▶ [WHAT YOU NEED TO DO]: Give the records below again exactly, and exclude each picture.

Extracted data entries
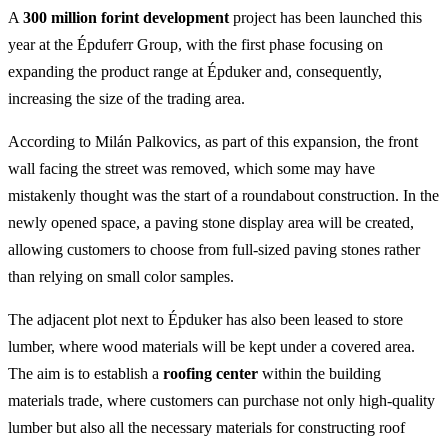
A
300 million forint development
project has been launched this
year at the Épduferr Group, with the first phase focusing on
expanding the product range at Épduker and, consequently,
increasing the size of the trading area.
According to Milán Palkovics, as part of this expansion, the front
wall facing the street was removed, which some may have
mistakenly thought was the start of a roundabout construction. In the
newly opened space, a paving stone display area will be created,
allowing customers to choose from full-sized paving stones rather
than relying on small color samples.
The adjacent plot next to Épduker has also been leased to store
lumber, where wood materials will be kept under a covered area.
The aim is to establish a
roofing center
within the building
materials trade, where customers can purchase not only high-quality
lumber but also all the necessary materials for constructing roof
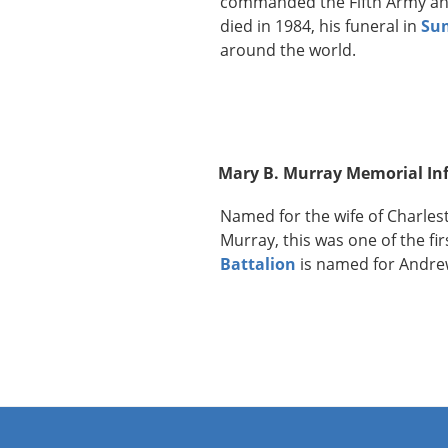
commanded the Fifth Army an
died in 1984, his funeral in
Su
around the world.
Mary B. Murray Memorial In
Named for the wife of Charles
Murray, this was one of the fi
Battalion
is named for Andre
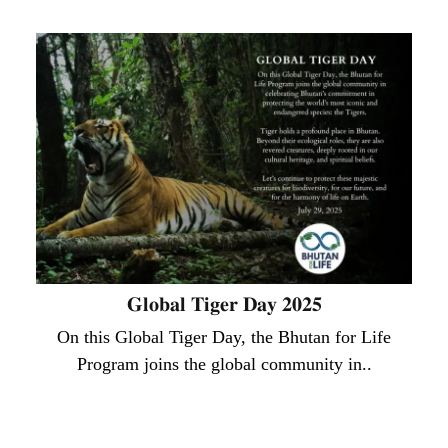
𝐆𝐥𝐨𝐛𝐚𝐥 𝐓𝐢𝐠𝐞𝐫 𝐃𝐚𝐲 𝟐𝟎𝟐𝟓
On this Global Tiger Day, the Bhutan for Life
Program joins the global community in..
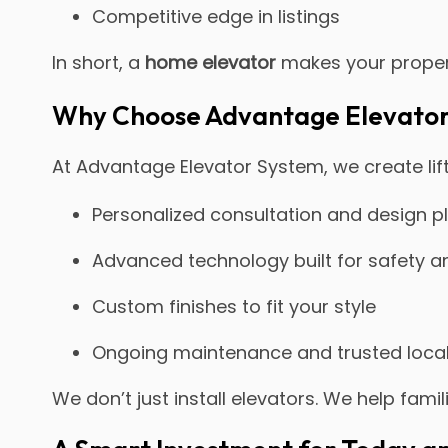
Competitive edge in listings
In short, a
home elevator
makes your proper
Why Choose Advantage Elevato
At Advantage Elevator System, we create lift
Personalized consultation and design 
Advanced technology built for safety and
Custom finishes to fit your style
Ongoing maintenance and trusted loca
We don’t just install elevators. We help fami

▶ [ANSWER TO THE EXERCISE]:
A
300 million forint development
project has been launched this
year at the Épduferr Group, with the first phase focusing on
expanding the product range at Épduker and, consequently,
increasing the size of the trading area.
According to Milán Palkovics, as part of this expansion, the front
wall facing the street was removed, which some may have
mistakenly thought was the start of a roundabout construction. In the
newly opened space, a paving stone display area will be created,
allowing customers to choose from full-sized paving stones rather
than relying on small color samples.
The adjacent plot next to Épduker has also been leased to store
lumber, where wood materials will be kept under a covered area.
The aim is to establish a
roofing center
within the building
materials trade, where customers can purchase not only high-quality
lumber but also all the necessary materials for constructing roof
commanded the Fifth Army an
died in 1984, his funeral in
Su
around the world.
Mary B. Murray Memorial In
Named for the wife of Charles
Murray, this was one of the fi
Battalion
is named for Andre
𝐆𝐥𝐨𝐛𝐚𝐥 𝐓𝐢𝐠𝐞𝐫 𝐃𝐚𝐲 𝟐𝟎𝟐𝟓
On this Global Tiger Day, the Bhutan for Life
Program joins the global community in..
Competitive edge in listings
In short, a
home elevator
makes your proper
Why Choose Advantage Elevato
At Advantage Elevator System, we create lift
Personalized consultation and design 
Advanced technology built for safety and
Custom finishes to fit your style
Ongoing maintenance and trusted loca
We don’t just install elevators. We help fami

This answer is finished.